Document passage START

Jigsaws and board games were still very popular and new games began to appear.  They were usually educational, like the New Parlour Spelling Game, a collection of letters with a slatted frame to slot them into, or word games like Word Taking and Word Making, where the players tried to make words from tiles chosen at random, a bit like Scrabble.  There were card games teaching spelling, history and geography.  Cards just as an amusement were, like dice, out of favour in well-run nurseries because of their association with gambling, which was raging out of control among well-off adults.

The Game of Human Life, a moral board game, c.1790
(branchcollective.org)
Building blocks were very popular, both the art historian Kenneth Clark, an Edwardian child, and the writer and architecture critic John Ruskin loved these:
'My bricks were made of a non-shiny, stone-like substance and included pediments, arches, columns, bases, trabeations and an endless variety of blocks.  It was possible to make quite large and elaborate buildings and learn a great deal about the laws of construction.  I took my buildings very seriously, preserving them for weeks on end, and demanded criticism from the unfortunate guests who were press-ganged into visiting my nursery.'
(Kenneth Clarke, Another part of the wood, 1974, p. 13)

There were scientific educational games such as The Young Naturalist, c.1860, based on the popular hobby of collecting cabinets of fossils, rocks, butterflies, shells.  After Benjamin Franklin observed that the mixing of the marks on the surface of children's spinning tops provided a lesson in optics  special toys which demonstrated the mixing of the colours of the spectrum were made.
The Zoetrope, or Wheel of Life depended on the spinning of a cylinder pierced with slits and lined with paper with figures in slightly different positions printed onto it.  When the cylinder was spun the figures blended into one and appeared to be moving.  The Phenakiscope, with figures painted onto a flat disc, worked on the same principle, and these ideas were later used in movie cartoons.
(Leslie Gordon, Peepshow into Paradise, A history of children's toys, 1953, chapter 21)
The Young Naturalist game
(BBC images)
Another ingenious toy illustrating the principles of static electricity was a glass-topped box lined with silver paper, filled with minute figures which, when the glass was rubbed to produce static, apparently came to life and danced. (Eleanor Farjeon, A nursery in the nineties, 1935 p. 315, and Gordon, p.206)

Alison Uttley was captivated by the magic lantern slides of strange monsters and exotic places which she and her brother saved up to buy:
'We set it up in the kitchen, on the servant-boy's stool, placed on a table.  A sheet was hung from the clothes line, across the room to take the pictures...My brother stood on the chair and manipulated the slides; the tiny lantern sent a stream of smoke to the low ceiling, and there was a delicious odour of hot japanned metal.  The brightly coloured pictures filled us with joy, and we looked at them over and over again, inventing tales about them, swept into a world of romance...'
(Gordon, op. cit, p.202-3)

Document passage END

## List of tasks
1. Output the stretch of the children's toys passage from "Jigsaws and board" through "(branchcollective.org)".
2. Write the next section of the passage on children's toys and games, picking up after its final line.
The rows that follow have no connection to the passage on children's toys and games.

Provided information START

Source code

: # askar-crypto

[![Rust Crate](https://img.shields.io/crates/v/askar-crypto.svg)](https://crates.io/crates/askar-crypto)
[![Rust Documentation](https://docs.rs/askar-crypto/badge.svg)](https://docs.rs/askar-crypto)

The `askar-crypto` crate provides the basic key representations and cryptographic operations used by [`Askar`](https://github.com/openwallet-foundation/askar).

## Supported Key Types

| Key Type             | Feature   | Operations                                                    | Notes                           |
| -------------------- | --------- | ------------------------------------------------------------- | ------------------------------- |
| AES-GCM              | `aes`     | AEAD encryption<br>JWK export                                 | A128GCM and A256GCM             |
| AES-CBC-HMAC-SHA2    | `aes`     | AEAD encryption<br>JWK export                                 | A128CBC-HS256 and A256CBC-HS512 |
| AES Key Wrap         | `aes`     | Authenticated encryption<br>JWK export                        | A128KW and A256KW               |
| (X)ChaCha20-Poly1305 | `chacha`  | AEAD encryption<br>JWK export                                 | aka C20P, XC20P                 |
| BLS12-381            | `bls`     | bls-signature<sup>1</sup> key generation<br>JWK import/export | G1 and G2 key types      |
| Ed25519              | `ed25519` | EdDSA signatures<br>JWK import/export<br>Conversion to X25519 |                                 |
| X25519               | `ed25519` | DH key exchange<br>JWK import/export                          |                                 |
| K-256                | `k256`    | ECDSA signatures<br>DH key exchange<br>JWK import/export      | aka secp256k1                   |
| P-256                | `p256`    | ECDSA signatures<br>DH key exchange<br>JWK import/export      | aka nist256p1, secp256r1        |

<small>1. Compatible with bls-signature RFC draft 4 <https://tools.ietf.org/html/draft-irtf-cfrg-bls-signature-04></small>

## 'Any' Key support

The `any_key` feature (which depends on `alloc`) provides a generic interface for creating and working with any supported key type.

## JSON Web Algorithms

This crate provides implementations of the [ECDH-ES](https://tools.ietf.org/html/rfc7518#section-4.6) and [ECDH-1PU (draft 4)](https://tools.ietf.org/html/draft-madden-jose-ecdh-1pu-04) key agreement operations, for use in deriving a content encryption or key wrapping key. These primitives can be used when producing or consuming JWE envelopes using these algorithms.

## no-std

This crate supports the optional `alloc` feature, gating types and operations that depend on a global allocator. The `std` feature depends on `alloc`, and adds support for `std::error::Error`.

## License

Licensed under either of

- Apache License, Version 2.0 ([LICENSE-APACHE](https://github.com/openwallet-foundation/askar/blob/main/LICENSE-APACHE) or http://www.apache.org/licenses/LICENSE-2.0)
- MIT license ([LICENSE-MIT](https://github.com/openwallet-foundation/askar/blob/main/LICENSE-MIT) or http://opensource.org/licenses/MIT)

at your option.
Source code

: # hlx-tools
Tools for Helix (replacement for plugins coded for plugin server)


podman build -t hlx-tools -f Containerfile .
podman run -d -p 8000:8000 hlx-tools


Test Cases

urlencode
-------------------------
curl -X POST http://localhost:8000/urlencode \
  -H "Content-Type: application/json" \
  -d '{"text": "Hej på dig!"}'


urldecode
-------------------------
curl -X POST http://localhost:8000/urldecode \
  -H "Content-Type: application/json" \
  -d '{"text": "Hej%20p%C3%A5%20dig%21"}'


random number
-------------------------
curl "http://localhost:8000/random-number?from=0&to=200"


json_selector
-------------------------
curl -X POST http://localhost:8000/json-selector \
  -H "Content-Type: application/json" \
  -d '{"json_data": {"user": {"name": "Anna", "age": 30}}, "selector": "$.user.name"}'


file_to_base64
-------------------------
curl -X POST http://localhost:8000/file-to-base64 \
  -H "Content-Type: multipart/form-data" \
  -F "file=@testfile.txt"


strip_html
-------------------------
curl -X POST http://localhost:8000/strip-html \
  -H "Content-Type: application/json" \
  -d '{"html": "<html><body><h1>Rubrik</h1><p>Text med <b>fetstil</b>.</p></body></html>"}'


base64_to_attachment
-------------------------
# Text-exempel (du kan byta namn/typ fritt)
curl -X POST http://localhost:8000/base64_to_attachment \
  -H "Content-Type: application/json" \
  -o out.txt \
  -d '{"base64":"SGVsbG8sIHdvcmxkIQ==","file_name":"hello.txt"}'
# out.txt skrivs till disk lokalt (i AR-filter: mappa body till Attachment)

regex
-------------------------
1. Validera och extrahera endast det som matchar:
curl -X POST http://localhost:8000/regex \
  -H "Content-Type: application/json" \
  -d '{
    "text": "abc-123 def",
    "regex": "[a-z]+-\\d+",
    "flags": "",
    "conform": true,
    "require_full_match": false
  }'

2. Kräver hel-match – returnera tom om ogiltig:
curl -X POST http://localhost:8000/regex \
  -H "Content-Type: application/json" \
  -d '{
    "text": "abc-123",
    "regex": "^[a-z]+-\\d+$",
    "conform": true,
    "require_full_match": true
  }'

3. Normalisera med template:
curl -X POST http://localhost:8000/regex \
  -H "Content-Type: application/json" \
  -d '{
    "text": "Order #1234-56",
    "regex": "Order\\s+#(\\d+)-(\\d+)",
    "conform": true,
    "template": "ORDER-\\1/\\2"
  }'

Provided information END

## Answers by item
1.
Jigsaws and board games were still very popular and new games began to appear.  They were usually educational, like the New Parlour Spelling Game, a collection of letters with a slatted frame to slot them into, or word games like Word Taking and Word Making, where the players tried to make words from tiles chosen at random, a bit like Scrabble.  There were card games teaching spelling, history and geography.  Cards just as an amusement were, like dice, out of favour in well-run nurseries because of their association with gambling, which was raging out of control among well-off adults.

The Game of Human Life, a moral board game, c.1790
(branchcollective.org)

2.
Harriet Martineau was terrified by the magic lantern in 1804.  She was also terrified by the  the Phantasmagoria: 'I did not like the darkness to begin with; and when Minerva (Greek Goddess of Wisdom) appeared, in a red dress, at first extremely small, and then approaching, till her owl seemed coming directly upon me, it was so like my nightmare dreams that I shrieked aloud.
(Gordon, op.cit, p.203)

There were many different mechanical toys, from simple wooden figures who ran up sticks or danced when a string was pulled, which we can still buy, to Jumping Jacks, which seem to have disappeared, and toys like Leotard the Acrobat 'who lived in a glass-fronted box.  His loose-jointed limbs were cardboard, cardboard his slender trunk; and his hands eternally grasped the bar of a trapeze.  You turned the box round swiftly five or six times; the wonderful unresolved machinery worked, and Leotard swung and leapt, backwards, forward, now astride the bar, now flying free; iron-jointed, supple-sinewed, unceasingly novel in his invention of new, unguessable attitudes; while above, below, and around him, a richly dressed audience, painted in skilful perspective of stalls, boxes, dress-circle, and gallery, watched the thrilling performance with a stolidarity which seemed to mark them out as made in Germany.'
(Kenneth Grahame, Dream Days, 1899, p.257)
Jack in a Box
(BBC Primary History, Victorian Britain)
The best European toys were indeed made in Germany, and in France.  They included elaborate German automata, toys for adults, like the Emperor's golden nightingale in the Hans Andersen story which sang in their bird-cages, and little figures which solemnly went through a stiff routine when their clockwork was wound up, like the ones still to be seen on some famous German public clocks.  They were sold by Cremers, the famous toy shop in Regent Street, London.  Just before the Franco-Prussian war (1870-71) Henry Cremer made an urgent trip to Paris where he bought up all the best toys he could find:
'When the news arrived that France and Germany were going to war, I need not tell you, if you know whence we obtain a large proportion of our finest toys, that I became seriously alarmed...We cannot get on, you know, without French toys...'
(Gordon, op.cit, p.69)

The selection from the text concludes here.